Phosphomycin is a novel broad-spectrum antibiotic with wide application. However, in the process of preparing specific various derivatives thereof (such as fosfomycin sodium), various impurities are inevitably introduced, and the impurities are not easy to detect and remove, thereby causing a number of obstacles to the application thereof. In order to solve this problem, the present inventors have conducted extensive studies on the synthesis process and forced degradation of fosfomycin (particularly, fosfomycin sodium), and as a result, found that process impurities including 4 kinds or more of raw materials, intermediates, by-products, and the like, such as sodium allene phosphate, sodium cis-propenoate, 2, 3-allylphenethylphosphate, sodium trans-propenoate, and the like, may be present in the prepared fosfomycin sodium. The presence of these impurities hinders the practical effectiveness of fosfomycin sodium.

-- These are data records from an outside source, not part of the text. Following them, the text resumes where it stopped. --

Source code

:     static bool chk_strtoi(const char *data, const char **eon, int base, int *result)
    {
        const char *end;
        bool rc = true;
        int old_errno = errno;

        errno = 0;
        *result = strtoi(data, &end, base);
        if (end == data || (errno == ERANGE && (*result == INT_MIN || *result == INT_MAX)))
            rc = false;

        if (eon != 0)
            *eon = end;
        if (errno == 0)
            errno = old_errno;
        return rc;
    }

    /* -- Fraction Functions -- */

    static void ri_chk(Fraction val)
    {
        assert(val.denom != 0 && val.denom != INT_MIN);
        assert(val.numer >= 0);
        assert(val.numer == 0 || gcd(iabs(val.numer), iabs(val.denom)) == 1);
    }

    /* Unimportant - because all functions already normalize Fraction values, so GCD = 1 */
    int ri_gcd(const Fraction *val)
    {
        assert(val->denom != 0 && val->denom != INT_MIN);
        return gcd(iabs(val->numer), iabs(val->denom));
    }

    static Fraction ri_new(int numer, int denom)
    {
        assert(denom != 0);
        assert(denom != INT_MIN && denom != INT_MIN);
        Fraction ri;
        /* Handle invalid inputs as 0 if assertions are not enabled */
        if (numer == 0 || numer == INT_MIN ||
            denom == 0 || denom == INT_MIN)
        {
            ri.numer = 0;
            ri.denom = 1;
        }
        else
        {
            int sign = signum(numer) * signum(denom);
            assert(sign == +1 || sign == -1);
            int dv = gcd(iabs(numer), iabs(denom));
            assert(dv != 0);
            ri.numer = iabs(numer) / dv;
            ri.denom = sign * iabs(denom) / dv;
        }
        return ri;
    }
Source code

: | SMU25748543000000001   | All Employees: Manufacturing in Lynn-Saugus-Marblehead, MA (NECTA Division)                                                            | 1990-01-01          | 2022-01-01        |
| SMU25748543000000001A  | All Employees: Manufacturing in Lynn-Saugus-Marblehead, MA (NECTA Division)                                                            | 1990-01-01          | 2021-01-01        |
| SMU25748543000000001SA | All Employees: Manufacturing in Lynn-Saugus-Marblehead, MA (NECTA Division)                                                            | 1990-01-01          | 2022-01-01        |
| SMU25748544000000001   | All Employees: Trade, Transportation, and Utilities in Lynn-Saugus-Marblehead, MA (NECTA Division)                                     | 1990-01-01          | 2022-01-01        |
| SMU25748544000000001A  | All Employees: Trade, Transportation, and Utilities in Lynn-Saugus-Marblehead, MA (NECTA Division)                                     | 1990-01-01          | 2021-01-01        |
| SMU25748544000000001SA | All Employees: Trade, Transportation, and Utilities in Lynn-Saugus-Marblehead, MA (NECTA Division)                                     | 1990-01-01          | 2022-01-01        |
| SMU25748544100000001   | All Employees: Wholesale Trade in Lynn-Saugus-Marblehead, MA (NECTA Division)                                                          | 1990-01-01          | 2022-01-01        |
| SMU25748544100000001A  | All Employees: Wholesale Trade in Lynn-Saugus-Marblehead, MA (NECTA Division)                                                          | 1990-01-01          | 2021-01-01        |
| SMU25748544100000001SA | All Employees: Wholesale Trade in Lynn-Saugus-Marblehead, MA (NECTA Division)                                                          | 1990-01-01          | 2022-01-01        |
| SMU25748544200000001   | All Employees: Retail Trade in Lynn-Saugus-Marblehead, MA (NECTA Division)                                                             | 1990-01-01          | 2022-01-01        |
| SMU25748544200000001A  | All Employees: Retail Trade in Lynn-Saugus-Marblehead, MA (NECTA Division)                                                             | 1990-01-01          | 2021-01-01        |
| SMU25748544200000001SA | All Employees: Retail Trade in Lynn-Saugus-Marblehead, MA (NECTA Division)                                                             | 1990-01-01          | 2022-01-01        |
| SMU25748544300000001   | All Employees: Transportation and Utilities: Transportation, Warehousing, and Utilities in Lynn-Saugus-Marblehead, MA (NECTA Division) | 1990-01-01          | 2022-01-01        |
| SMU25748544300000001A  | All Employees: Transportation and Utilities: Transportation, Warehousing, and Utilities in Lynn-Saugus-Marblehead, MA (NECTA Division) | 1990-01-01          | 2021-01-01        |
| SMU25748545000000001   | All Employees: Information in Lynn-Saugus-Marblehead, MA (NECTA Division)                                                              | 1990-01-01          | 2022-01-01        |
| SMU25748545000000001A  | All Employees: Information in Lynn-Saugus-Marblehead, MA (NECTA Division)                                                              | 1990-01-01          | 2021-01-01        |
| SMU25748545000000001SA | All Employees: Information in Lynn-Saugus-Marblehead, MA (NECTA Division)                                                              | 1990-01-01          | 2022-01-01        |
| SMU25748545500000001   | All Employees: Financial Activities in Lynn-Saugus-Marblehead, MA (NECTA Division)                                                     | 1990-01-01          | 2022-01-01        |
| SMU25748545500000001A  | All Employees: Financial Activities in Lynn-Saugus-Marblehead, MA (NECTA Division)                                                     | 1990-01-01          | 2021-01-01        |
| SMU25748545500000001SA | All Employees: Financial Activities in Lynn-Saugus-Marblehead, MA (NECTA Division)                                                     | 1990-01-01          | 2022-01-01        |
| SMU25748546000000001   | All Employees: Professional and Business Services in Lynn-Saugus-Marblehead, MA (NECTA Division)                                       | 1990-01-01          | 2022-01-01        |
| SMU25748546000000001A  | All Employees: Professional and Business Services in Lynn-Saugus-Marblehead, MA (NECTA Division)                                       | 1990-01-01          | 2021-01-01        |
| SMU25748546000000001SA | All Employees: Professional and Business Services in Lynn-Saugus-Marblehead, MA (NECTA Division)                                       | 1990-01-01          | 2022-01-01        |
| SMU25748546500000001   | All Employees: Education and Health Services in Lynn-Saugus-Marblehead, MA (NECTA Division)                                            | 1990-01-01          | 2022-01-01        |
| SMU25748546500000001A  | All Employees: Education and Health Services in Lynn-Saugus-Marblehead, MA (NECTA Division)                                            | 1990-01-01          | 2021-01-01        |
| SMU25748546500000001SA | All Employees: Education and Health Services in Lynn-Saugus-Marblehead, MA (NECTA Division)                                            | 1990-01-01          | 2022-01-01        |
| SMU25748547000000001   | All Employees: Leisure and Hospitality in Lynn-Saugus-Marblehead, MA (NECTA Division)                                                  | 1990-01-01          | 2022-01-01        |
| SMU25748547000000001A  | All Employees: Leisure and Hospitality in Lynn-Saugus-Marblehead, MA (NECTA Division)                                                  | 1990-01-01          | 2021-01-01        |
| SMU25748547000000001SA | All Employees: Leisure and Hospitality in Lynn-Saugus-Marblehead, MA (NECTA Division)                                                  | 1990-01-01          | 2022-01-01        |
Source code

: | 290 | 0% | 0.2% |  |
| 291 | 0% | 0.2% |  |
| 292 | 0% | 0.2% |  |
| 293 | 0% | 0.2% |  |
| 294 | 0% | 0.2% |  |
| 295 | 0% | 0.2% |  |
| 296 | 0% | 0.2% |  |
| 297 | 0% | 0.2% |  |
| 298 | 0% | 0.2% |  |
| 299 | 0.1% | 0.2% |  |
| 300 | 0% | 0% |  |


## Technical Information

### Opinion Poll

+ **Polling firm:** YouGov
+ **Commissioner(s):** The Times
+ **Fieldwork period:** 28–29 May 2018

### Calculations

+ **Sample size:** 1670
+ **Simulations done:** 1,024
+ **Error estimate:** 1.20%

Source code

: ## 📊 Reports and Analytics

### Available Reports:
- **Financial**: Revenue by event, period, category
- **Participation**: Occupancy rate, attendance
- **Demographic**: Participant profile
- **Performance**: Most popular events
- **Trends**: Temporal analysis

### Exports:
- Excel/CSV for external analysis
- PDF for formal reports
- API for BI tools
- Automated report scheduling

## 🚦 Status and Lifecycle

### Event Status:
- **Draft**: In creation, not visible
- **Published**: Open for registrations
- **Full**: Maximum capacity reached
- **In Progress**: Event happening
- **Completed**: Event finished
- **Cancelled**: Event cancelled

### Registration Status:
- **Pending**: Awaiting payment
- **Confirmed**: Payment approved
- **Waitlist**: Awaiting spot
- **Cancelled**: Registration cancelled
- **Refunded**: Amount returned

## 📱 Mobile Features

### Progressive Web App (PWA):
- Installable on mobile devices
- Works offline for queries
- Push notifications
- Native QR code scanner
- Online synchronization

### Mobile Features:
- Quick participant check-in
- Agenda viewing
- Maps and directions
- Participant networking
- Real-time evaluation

Based on this finding, the present inventors have conducted extensive studies on a complex impurity mixed system in which the above at least four impurities are present, and have been attempting to find a method capable of separating and detecting the above at least four impurities at a time. As a result, the present inventors have found that the above-mentioned at least four main impurities can be separated and detected at one time by detection using a column (for example, a Warters Atlantis T3 column) using octadecylsilane bonded silica gel as a packing, thereby successfully solving the technical problems to be solved by the present invention. In addition, the separation effect can be further enhanced by using a lower column temperature (for example, 8 to 12 ℃). The present invention has been made based on the above findings.

Specifically, the invention provides a high performance liquid chromatography method for measuring fosfomycin sodium, which uses a chromatographic column using octadecylsilane chemically bonded silica as a filler and uses a phosphoric acid aqueous solution-methanol mixed solution as a mobile phase, wherein the phosphoric acid concentration mass fraction in the phosphoric acid aqueous solution is 0.04-0.06%, and the volume ratio of the phosphoric acid aqueous solution to methanol is 99: 1-99: 5. The chromatographic column adopts a trifunctional C18 alkyl bonding phase, ensures the bonding density, improves the retention of polar compounds, and can realize 100% aqueous phase mobile phase compatibility, thereby improving the separation effect.

The process according to the invention will be described and illustrated in more detail below with reference to examples. Those of ordinary skill in the art will appreciate that these examples are provided for illustrative purposes only, and that those of ordinary skill in the art will better understand how to implement the present invention and will not set forth any limitations on the scope of the present invention.